I Poveri – S. Francesco e Black Bloc, Demetrescu reinterpreta gli scontri di Roma

La Roma lacerata dagli scontri è ispirazione pura per Camilian Demetrescu. Il maestro, spinto da un irrefrenabile impulso creativo, nel giro di una notte porta a compimento l’opera I Poveri – S. Francesco e Black Bloc e sceglie il santo di Assisi perché: «nei suoi occhi brilla la bellezza divina che ci illumina anche oggi»

Mentre Roma brucia sotto il cielo terso di un atipico sabato di ottobre, scorticata da valanghe di sampietrini e immensa come sempre, ma fragile e impreparata come non mai, c’è chi si ferma a osservare e a pensare.

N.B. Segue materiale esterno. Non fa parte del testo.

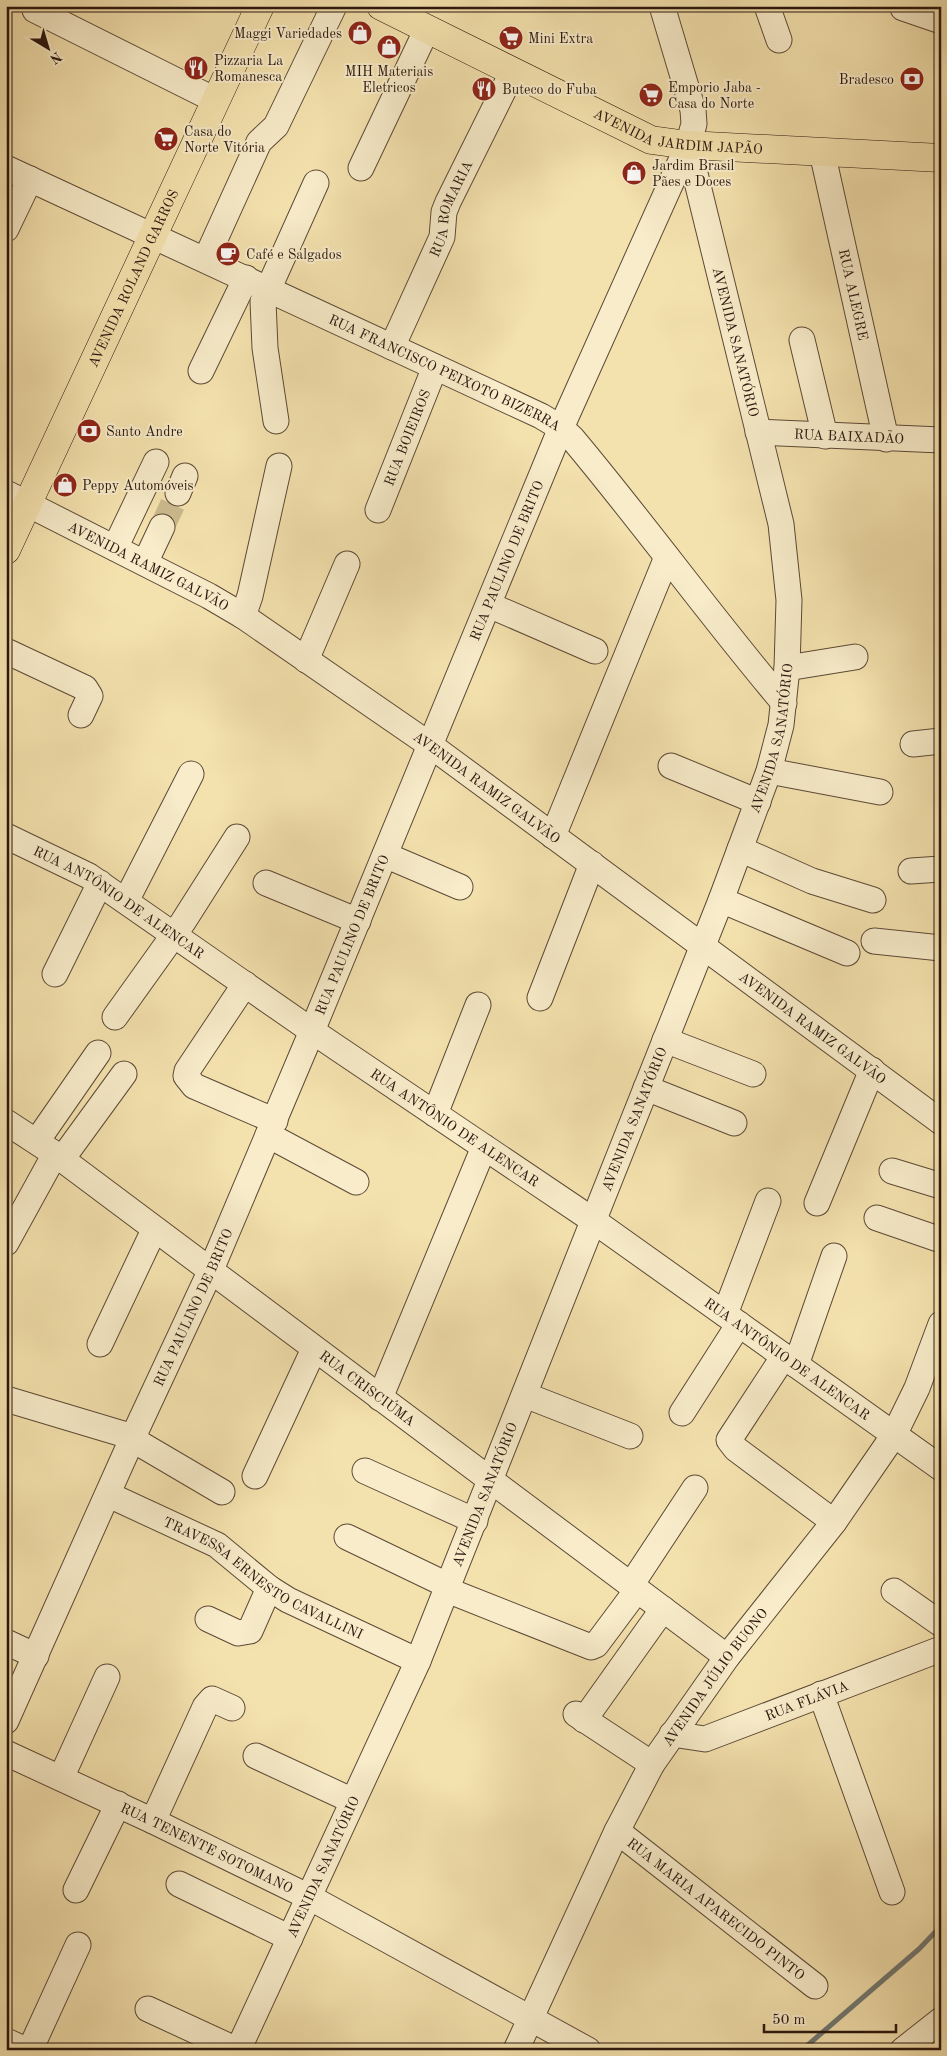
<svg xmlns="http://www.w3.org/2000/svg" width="947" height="2056" font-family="'Old Standard TT',serif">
<rect width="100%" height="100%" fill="#f4e2ae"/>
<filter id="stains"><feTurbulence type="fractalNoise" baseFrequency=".004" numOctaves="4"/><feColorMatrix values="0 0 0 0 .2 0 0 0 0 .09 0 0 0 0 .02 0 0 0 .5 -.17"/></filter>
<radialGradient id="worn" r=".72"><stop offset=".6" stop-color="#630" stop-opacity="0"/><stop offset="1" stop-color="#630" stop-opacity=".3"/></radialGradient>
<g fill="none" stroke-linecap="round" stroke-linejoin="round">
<path stroke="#717973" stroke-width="5" d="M 802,2050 L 919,1949 L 941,1926"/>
<path stroke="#ccb98e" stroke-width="25" stroke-dasharray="25 12" stroke-linecap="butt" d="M 162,527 L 178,493"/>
<defs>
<g id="minor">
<path d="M 767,6 L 779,40"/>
<path d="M 903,8 L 941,21"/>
<path d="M 35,10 L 215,100"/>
<path id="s1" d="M 822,152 L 886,439"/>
<path id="s2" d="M 6,168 L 541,416 L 561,428 L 572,438 C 645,525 711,617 784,703"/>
<path d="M 361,168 L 427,29"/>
<path d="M 6,229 L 30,179"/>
<path d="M 206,259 L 259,142 L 276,126 L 334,6"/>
<path d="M 802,340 L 825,436"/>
<path id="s3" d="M 392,347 L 442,237 L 444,212 L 448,202 L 513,71"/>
<path d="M 201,371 L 246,278"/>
<path d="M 276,421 L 265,348 L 263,301 L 316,183"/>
<path id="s4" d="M 758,432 L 941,440"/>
<path id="s5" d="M 6,493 L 209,596 L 243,616 L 430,745 L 941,1122"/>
<path d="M 178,493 L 185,476"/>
<path id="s6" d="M 378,510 L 435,367"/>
<path d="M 115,548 L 156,462"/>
<path d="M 145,563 L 162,527"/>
<path d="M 489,605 L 595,651"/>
<path d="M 243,616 L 250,596 L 279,466"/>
<path d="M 6,651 L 85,688 L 90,696 L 81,715"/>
<path d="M 306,660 L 347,564"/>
<path d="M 787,668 L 855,657"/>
<path d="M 913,744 L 941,741"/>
<path d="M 671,766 L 758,802"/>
<path d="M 769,771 L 880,792"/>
<path id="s7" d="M 6,836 L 89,876 L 312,1031 L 594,1221 L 941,1468"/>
<path d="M 553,836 L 667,557"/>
<path d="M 740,849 L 812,881 L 873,900"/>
<path d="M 385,855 L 460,887"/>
<path d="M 911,871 L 941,869"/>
<path d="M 266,883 L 358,921"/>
<path d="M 721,900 L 847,953"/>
<path d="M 126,901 L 191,774"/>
<path d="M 874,941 L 941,948"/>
<path d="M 55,974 L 100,883"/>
<path d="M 245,984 L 187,1071 L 186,1076 L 194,1086 L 275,1121"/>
<path d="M 540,998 L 592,864"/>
<path d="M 115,1017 L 183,922 L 237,837"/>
<path d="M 665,1040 L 753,1074"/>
<path d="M 646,1088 L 734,1123"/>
<path d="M 435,1114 L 478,1005"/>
<path id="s8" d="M 6,1122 L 55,1154 L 727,1657"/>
<path d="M 268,1135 L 356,1182"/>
<path d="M 37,1141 L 98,1053"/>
<path d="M 62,1159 L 124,1074"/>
<path d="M 892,1171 L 941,1186"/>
<path d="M 817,1203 L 872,1070"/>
<path d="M 877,1218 L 941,1240"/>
<path d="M 6,1243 L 55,1154"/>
<path d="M 725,1314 L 768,1201"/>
<path d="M 100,1344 L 154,1230"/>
<path d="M 784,1356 L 729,1440 L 736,1449 L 834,1522"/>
<path d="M 796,1365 L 834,1256"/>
<path d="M 525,1395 L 630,1436"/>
<path d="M 380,1398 L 484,1147"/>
<path d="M 6,1399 L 133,1437 L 142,1445 L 222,1492"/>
<path d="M 682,1413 L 739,1324"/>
<path d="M 365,1471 L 475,1521"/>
<path d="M 255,1476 L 314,1349"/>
<path id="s9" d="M 109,1495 L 217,1545 L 269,1588 L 288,1600 L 418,1661"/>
<path d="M 347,1537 L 449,1586"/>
<path d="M 631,1585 L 695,1488"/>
<path d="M 447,1590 L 591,1647 L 596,1645 L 637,1590"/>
<path d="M 894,1591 L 941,1624"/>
<path d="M 208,1619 L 238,1633 L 250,1631 L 269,1588"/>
<path d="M 6,1642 L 36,1656"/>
<path d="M 821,1694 L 892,1892"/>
<path d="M 576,1714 L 652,1764"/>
<path d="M 584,1720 L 663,1609"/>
<path id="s10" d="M 6,1721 L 133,1437 L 210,1272 L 312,1031 L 561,428 L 688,145 L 694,124 L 693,110 L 662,6"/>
<path id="s11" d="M 672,1734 L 705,1739 L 941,1649"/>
<path id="s12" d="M 6,1753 L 153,1821 L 309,1897 L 588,2050"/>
<path d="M 256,1756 L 353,1801"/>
<path d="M 61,1778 L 107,1677"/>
<path d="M 153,1821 L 205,1707 L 212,1699 L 232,1708"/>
<path id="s13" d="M 617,1831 L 815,1986"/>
<path d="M 179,1884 L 290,1938"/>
<path d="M 76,1890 L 118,1804"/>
<path d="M 148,2009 L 237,2050"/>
<path d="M 6,2041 L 26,2050"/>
<path d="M 30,2050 L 78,1945"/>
<path id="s14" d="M 238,2050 L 418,1661 L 721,900 L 769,771 L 781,725 L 787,668 L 789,600 L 781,524 L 688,145"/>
<path id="s15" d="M 516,2050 L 617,1831 L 652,1764 L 727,1657 L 834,1522 L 894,1435 L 917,1388 L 941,1324"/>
<path d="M 903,2050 L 941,2020"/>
</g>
<g id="major">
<path id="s16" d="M 381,6 L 651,140 L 688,145 L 941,158"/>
<path id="s17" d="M 6,550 L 260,6"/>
</g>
</defs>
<use href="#minor" stroke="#5c4936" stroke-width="27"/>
<use href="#major" stroke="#2a160e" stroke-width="29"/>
<use href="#minor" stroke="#f8ecca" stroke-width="25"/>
<use href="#major" stroke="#f4e2ae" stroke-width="28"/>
</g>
<defs>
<symbol id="shop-disc" viewBox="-11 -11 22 22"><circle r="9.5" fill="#8f2418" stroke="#f8ecca"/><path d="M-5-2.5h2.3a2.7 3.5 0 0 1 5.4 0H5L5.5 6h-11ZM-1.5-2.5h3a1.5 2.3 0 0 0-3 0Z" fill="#fff"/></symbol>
<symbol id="supermarket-disc" viewBox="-11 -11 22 22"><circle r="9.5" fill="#8f2418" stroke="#f8ecca"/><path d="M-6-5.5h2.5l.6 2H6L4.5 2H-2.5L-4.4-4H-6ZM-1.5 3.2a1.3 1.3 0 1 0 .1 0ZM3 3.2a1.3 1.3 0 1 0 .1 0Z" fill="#fff"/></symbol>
<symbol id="restaurant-disc" viewBox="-11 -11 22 22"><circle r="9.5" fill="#8f2418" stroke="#f8ecca"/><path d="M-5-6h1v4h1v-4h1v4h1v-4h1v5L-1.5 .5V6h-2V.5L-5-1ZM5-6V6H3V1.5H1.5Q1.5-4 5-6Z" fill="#fff"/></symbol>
<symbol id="bank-disc" viewBox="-11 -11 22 22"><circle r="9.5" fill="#8f2418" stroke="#f8ecca"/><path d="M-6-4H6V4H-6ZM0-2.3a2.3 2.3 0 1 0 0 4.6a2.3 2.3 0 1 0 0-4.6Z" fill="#fff"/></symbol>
<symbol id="cafe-disc" viewBox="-11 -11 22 22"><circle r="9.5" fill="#8f2418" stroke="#f8ecca"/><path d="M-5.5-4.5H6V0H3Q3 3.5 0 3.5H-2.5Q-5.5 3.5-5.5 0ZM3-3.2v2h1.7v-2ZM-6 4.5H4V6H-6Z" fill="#fff"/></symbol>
</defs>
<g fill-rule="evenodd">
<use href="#shop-disc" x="346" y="19" width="28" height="28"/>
<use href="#supermarket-disc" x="497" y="24" width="28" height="28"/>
<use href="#shop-disc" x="375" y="33" width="28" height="28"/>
<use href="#restaurant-disc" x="182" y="54" width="28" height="28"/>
<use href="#bank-disc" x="898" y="65" width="28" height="28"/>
<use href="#restaurant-disc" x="470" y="75" width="28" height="28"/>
<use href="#supermarket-disc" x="637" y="81" width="28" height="28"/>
<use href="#supermarket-disc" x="152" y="125" width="28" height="28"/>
<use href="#shop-disc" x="620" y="159" width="28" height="28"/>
<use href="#cafe-disc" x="214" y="240" width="28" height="28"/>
<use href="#bank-disc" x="75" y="417" width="28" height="28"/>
<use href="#shop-disc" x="51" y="471" width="28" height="28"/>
</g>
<g text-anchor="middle" stroke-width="4" stroke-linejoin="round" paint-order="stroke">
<g font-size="14" fill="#2a160e" stroke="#f8ecca" text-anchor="start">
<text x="342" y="38" text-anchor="end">Maggi Variedades</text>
<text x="528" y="43">Mini Extra</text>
<text x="214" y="65">Pizzaria La<tspan x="214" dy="16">Romanesca</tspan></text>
<text x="389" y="76" text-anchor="middle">MIH Materiais<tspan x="389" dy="16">Eletricos</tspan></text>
<text x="894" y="84" text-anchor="end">Bradesco</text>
<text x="668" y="92">Emporio Jaba -<tspan x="668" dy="16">Casa do Norte</tspan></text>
<text x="502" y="94">Buteco do Fuba</text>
<text x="184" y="136">Casa do<tspan x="184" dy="16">Norte Vitória</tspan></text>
<text x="652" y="170">Jardim Brasil<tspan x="652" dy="16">Pães e Doces</tspan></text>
<text x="246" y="259">Café e Salgados</text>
<text x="106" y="436">Santo Andre</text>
<text x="82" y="490">Peppy Automóveis</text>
</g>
<g font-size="14" fill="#2a160e" stroke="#f8ecca">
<text dy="5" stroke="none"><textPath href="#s16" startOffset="326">AVENIDA JARDIM JAPÃO</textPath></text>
<text dy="5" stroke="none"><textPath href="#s3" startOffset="151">RUA ROMARIA</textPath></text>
<text dy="5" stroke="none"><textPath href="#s17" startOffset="300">AVENIDA ROLAND GARROS</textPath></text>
<text dy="5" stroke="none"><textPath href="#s1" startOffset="146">RUA ALEGRE</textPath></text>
<text transform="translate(736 342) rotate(76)" y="5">AVENIDA SANATÓRIO</text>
<text dy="5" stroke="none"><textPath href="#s2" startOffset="484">RUA FRANCISCO PEIXOTO BIZERRA</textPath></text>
<text dy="5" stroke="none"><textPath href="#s4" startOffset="91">RUA BAIXADÃO</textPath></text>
<text dy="5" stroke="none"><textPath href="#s6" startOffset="78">RUA BOIEIROS</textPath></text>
<text dy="5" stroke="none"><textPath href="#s10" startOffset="1264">RUA PAULINO DE BRITO</textPath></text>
<text dy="5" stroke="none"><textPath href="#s5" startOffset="160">AVENIDA RAMIZ GALVÃO</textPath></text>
<text dy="5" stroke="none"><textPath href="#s14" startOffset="1418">AVENIDA SANATÓRIO</textPath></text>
<text dy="5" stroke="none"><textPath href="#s5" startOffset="565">AVENIDA RAMIZ GALVÃO</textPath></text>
<text dy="5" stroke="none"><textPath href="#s7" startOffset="131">RUA ANTÔNIO DE ALENCAR</textPath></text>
<text dy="5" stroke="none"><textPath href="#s10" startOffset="859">RUA PAULINO DE BRITO</textPath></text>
<text dy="5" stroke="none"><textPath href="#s5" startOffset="970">AVENIDA RAMIZ GALVÃO</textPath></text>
<text dy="5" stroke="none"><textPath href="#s14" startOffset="1012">AVENIDA SANATÓRIO</textPath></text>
<text dy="5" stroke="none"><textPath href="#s7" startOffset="536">RUA ANTÔNIO DE ALENCAR</textPath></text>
<text dy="5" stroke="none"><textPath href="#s10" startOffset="454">RUA PAULINO DE BRITO</textPath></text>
<text dy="5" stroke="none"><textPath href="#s7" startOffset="941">RUA ANTÔNIO DE ALENCAR</textPath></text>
<text dy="5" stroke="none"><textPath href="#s8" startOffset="449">RUA CRISCIÚMA</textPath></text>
<text dy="5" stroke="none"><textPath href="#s14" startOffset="608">AVENIDA SANATÓRIO</textPath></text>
<text dy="5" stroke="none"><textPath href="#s9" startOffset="176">TRAVESSA ERNESTO CAVALLINI</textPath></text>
<text dy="5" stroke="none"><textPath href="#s15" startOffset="424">AVENIDA JÚLIO BUONO</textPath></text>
<text dy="5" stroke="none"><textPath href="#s11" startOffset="142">RUA FLÁVIA</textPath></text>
<text dy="5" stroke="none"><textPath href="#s12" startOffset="222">RUA TENENTE SOTOMANO</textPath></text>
<text dy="5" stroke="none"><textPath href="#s14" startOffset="202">AVENIDA SANATÓRIO</textPath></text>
<text dy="5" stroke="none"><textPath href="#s13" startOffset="126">RUA MARIA APARECIDO PINTO</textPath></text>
</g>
</g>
<rect width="947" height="2056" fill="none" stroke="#f4e2ae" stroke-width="25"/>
<rect x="8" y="8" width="932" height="2041" fill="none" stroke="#2a160e" stroke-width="2.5"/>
<rect x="12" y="12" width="922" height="2031" fill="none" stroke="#2a160e"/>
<g transform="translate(48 48) rotate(142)" stroke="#f8ecca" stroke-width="4" paint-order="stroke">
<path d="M0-4L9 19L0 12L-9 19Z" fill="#2a160e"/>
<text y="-8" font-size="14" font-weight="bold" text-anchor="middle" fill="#2a160e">N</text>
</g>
<path d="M764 2024v8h132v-8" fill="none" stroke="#2a160e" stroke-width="2.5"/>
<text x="772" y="2024" font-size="15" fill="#2a160e" stroke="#f8ecca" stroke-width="4" paint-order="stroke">50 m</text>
<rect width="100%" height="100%" filter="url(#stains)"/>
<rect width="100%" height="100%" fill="url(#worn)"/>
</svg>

E’ il maestro rumeno Camilian Demetrescu, spettatore silente ma non immobile di quanto accaduto, a raccontarci con pochi tratti di matita il nuovo volto sfigurato della nostra città eterna.

 

Lo ha intitolato I Poveri – S. Francesco e Black Bloc il disegno nato nella notte successiva al tumulto, quando tutto ormai taceva. «Ho fatto questo disegno nella notte tra il 16 e il 17 ottobre» racconta il maestro. «Un giorno prima, sabato 15, avevo vissuto due eventi significativi per la mia esistenza. Partecipavo ad un Simposio internazionale ecumenico a Cluj, nella mia Romania, con un intervento registrato in audio sul tema “La bellezza del corpo e il mistero dell’uomo”. Nel pomeriggio a Roma si scatenava l’inferno. Una coincidenza che aggiungeva al mio discorso un argomento in più, riguardante il divenire della condizione umana nel nostro tempo».

«Nell’aula magna dell’università Victor Babes della Transilvania iniziavo il mio intervento con le parole di Sant’Agostino: “Sfigurati dal peccato originale, la meta del nostro cammino in questa vita è di ritrovare la perduta assomiglianza col volto di Dio, nostro creatore. E’ certamente una delle più profonde riflessioni sul significato cristiano dell’esistenza”. Riprendendo Sant’Agostino citavo Adalbert Stifter (scrittore austriaco) che nel 1847 scriveva: “L’unico peccato mortale nell’arte è quello che si commette contro la somiglianza a Dio dell’essere umano». Ecco cosa è successo quel giorno, la pubblica avversione a qualcosa, che seppur materiale e creato dall’uomo, ci avvicina al Creatore. Per rafforzare il suo discorso, Demetrescu cita anche lo scrittore Montesi che di fronte alla caduta nell’abisso della negazione di qualsiasi tradizione afferma che “L’uomo, in quanto essere spirituale e morale, compare oggi come una scultura di Epstein o di Arcipenko, o come una figura di Picasso e di Salvator Dalì. La giusta misura e i rapporti giusti sono scomparsi, le ipertrofie e le atrofie si accumulano, formando una orribile caricatura”.

 

E di fronte alla caricatura vivente dell’Urbe di sabato scorso ecco delinearsi il disegno del maestro: il volto dell’anarchia trionfante impersonato da un adolescente nascosto sotto il famigerato cappuccio del Black Bloc, simbolo della caduta abissale dell’immagine dell’uomo disintegrato dal peccato originale del nostro tempo, la cui mano stringe una pietra, si erge maestoso al di sopra della esile sagoma di San Francesco. «Sfigurato non dal peccato originario – che ha riscattato con la sua vita esemplare, ma dai chirurghi maldestri del tempo, San Francesco ha ritrovato veramente la perduta somiglianza col volto del Creatore. Nei suoi occhi brilla la bellezza divina che ci illumina anche oggi». La magrezza del santo cela qualcosa di immensamente grande, un messaggio di speranza dopo l’ennesimo attentato a una civiltà, trasbordante di un’umanità e di una spiritualità che non riusciamo a cogliere, a cui troppo spesso ci dimentichiamo di appartenere.